今週は、5年ぶりに復活したサザンオールスターズ。
その野外スタジアムツアーのHidden Story。
日産スタジアムでのライヴから数日後、コンサートを支えるスタッフのお1人にお話を伺う事ができました。
取材に答えていただいたのは、キョードー横浜の取締役副社長、土田英貴さん。
そもそも、土田さんとサザンとの関わりは……
僕が会社に入ったのが1989年の秋からで、実はその年の年末、12月31日に横浜アリーナで、横浜アリーナができたのもその年だったんですけど、ちょうどその年にサザンオールスターズの年越しライヴっていうのを初めて第1回目でやって、会社入ったその年に、入ったばかりで何も分からなかったんですが、社員として関わらせてもらったのが最初といえば最初ですかね。第1回目のカウントダウンライヴで、僕もその年に会社に入って、今思えば不思議な縁だなと思いますけど。
1996年の年越しライヴからは、直接の担当者としてずっとサザンオールスターズの公演に関わってきた 土田さんに質問。
今回の復活ライヴについては、いつ頃から企画が持ち上がっていたのでしょうか?
話自体は去年から、「来年35周年になるので、バンドとして活動するかも」というところから始まって、まだその時点では正式には何も決まっていなかったんですけど、当然、コンサートをやるんであれば会場もおさえておかなきゃいけないし、でも、はっきりとしたスタートが切られてない状態で、いろいろ手探りで色んな事やらなきゃいけないので、本当にその会場をおさえていいのか、スケジュールもいつ頃できればいいのか、というのを、ああだこうだやりとりしながら……ちゃんと決まったのが今年に入ってからですね。
まず今回でいうと、会場をおさえるのが大変で、日産スタジアムはサッカー場であり、陸上競技場ですから、通常のライブ会場ではないですから、サッカーとか陸上競技とかコンサート以外のスケジュールが入っているなかで交渉していかないといけないので、それは大変でしたね。
日程が固まったのは、3月のことでした。
「夏」っていうのがキーワードとしてはありましたし、6月25日っていうデビュー日で情報をみなさんに発表するというのも、それは最初に決まっていたので、そこから逆算してイベントが色々できる、ほんとギリギリですね。これ以上早くはできなかったと思いますけど、まあでも、すごく良い時期にできたなと思います。
30周年のときに、やっぱり日産スタジアムで一度お休みということになりましたから、そこでまた再開できるというのも意味があると思いますし、それはやっぱり会場の方の協力もありましたし、僕らが頑張ったというより、まわりが協力していただいたというか、そこには、サザンオールスタ―ズがいるとみんな前向きになってくれるというか、モチベーションを高く持ってくれるというか。

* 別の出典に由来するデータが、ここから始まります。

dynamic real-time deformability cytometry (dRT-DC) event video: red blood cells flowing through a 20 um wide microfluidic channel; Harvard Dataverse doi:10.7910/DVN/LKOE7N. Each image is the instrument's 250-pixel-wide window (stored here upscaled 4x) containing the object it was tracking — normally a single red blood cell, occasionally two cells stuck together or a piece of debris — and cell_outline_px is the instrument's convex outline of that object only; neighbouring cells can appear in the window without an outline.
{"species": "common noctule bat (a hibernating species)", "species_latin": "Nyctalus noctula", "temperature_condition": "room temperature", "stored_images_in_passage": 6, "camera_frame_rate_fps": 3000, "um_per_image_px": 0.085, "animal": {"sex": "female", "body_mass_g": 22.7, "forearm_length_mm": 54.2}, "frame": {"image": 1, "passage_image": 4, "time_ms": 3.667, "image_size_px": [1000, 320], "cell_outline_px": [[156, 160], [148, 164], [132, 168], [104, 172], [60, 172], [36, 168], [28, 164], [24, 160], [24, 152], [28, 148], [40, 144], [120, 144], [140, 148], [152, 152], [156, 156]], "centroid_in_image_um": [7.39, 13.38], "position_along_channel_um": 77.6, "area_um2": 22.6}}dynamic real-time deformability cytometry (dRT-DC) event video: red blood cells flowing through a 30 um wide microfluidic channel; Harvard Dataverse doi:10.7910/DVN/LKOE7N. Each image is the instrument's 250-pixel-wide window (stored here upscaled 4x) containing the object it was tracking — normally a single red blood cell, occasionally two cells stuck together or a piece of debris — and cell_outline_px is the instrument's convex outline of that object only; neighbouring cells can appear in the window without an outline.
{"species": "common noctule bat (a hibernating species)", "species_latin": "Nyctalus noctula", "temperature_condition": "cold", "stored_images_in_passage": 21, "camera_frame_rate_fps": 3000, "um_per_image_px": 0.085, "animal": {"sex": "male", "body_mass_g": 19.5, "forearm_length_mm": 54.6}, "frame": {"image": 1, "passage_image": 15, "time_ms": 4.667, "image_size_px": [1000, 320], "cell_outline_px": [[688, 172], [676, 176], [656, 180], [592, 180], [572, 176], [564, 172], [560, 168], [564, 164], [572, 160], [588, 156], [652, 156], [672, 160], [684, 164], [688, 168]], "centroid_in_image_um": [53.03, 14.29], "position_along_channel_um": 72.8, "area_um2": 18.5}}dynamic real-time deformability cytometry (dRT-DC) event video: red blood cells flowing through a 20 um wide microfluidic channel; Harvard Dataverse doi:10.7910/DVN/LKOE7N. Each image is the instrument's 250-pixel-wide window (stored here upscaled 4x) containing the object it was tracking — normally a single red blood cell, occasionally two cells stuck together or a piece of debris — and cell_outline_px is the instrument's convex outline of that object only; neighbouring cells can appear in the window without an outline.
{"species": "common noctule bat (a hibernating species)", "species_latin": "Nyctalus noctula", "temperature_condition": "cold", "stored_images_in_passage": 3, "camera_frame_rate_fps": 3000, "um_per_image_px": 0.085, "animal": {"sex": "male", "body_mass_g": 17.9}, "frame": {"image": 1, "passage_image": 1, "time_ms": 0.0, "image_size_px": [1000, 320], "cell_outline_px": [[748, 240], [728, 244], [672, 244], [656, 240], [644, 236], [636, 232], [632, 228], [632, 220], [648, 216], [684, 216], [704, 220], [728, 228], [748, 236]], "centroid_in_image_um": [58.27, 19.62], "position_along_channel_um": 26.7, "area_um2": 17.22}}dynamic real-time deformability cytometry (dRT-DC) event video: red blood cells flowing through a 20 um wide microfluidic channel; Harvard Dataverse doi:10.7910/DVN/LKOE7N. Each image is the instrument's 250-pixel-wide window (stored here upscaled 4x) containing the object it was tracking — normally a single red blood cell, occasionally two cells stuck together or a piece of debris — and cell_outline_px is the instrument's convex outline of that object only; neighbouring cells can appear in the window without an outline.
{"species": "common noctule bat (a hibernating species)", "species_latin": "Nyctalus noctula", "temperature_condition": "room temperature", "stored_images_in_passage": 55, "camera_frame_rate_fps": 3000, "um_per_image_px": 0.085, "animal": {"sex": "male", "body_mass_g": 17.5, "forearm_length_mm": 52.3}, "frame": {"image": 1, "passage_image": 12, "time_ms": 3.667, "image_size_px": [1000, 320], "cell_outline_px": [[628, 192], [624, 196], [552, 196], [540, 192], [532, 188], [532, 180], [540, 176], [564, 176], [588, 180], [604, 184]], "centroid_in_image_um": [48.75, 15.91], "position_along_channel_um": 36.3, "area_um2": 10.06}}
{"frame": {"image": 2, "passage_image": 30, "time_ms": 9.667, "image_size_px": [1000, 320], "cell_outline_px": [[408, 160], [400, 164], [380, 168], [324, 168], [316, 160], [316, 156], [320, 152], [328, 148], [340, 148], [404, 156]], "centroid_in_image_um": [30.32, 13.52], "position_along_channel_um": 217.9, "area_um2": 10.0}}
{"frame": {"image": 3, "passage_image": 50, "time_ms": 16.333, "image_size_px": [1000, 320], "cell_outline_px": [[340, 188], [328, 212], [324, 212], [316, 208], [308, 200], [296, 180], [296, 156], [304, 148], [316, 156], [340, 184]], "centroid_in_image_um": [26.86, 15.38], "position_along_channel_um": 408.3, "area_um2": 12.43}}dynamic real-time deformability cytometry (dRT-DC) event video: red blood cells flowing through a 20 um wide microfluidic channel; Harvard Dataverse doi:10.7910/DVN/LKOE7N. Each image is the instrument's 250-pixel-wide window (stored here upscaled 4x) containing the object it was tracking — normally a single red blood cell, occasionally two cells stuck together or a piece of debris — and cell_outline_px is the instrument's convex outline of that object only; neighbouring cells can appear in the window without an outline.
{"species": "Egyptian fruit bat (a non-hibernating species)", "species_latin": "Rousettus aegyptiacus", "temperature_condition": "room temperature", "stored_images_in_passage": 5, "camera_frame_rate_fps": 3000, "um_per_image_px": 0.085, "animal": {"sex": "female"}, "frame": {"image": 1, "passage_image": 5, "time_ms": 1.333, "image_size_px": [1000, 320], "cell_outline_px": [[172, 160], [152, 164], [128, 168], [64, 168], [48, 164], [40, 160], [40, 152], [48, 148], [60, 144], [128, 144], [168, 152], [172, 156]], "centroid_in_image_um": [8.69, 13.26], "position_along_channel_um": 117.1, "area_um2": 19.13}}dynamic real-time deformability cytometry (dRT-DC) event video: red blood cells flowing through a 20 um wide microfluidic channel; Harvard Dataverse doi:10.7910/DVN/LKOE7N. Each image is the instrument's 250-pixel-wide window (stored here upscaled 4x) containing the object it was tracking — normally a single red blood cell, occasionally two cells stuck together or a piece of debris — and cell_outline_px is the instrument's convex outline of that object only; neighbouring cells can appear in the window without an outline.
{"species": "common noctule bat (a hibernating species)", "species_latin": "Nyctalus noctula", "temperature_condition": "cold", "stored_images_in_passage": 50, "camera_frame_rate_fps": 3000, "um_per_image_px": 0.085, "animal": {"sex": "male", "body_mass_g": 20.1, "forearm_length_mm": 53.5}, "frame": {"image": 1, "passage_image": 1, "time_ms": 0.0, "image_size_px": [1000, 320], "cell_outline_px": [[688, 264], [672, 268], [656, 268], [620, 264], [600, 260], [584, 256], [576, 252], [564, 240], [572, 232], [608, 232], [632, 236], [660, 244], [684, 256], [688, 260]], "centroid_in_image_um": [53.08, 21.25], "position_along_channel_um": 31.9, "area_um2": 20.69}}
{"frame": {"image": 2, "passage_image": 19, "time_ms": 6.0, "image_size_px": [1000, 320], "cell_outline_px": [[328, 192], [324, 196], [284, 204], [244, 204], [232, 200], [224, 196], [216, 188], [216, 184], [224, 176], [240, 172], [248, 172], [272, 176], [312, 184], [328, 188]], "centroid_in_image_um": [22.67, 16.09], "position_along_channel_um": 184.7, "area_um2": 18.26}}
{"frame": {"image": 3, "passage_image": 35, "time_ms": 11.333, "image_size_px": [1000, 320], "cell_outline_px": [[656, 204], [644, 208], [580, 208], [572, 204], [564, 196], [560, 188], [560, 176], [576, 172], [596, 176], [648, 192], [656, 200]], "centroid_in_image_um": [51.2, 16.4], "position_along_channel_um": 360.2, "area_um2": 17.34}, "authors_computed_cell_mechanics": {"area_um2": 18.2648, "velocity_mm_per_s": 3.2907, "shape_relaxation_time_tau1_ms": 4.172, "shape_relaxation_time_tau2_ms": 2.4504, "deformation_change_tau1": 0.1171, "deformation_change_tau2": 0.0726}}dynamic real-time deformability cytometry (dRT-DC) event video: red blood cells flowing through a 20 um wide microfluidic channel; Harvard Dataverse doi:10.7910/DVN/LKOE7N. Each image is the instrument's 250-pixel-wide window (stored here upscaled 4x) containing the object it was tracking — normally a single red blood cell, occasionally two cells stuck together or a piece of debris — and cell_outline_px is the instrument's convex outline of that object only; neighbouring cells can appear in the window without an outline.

消防だったり、警察だったり、そういう方々も楽しみに待っててくれたというか。すごく協力していただけるというか、みんなに愛されてるグループなんだなと思いますね。
サザンじゃなきゃできなかったと思いますけど。
2013年8月10日土曜日、日産スタジアム。
真夏の夕闇が迫るころ。
サザンオールスターズがステージに帰ってきました。
始まった瞬間、僕も鳥肌が立ちましたね。曲を聴いて。 ここまで来るの、大変だったなと思いながら1曲目を聴いたんで。それは僕だけじゃなくて、みなさん、そう感じてらっしゃると思います。
お客さんもそうだったかもしれないですね。「5年間長かったな」という人もいれば、「あっという間だったな」という人もいると思います。
そういう想いが、あの会場にはあった気がします。
この5年間。
大変なこともありました。
傷ついた街、傷ついた人。多くの涙が流れました。
でも。もう一度、夏の空のもと、素晴らしい音楽を共有できる喜び。
夕暮れのスタジアムには、そんな空気が満ちていました。
お客さんが待ちに待ったというか、すごく喜んで、泣いてらっしゃるお客さんがいらっしゃったりとか、そういう表情は見たので、「やってよかったな」と思います。元気になりますよね、世の中が明るくなるというか、それはすごく感じますよね。
やっぱり、必要ですよね、日本に。
サザンオールスターズは、来週末、茅ヶ崎でライヴ。さらに、豊田スタジアムをはさんで、来月22日、宮城スタジアムで ツアー・ファイナル。
観客はもちろん、会場のスタッフから、地元の公共機関まで、みんなが楽しみに待つライヴ、胸が熱くなるツアーが続きます。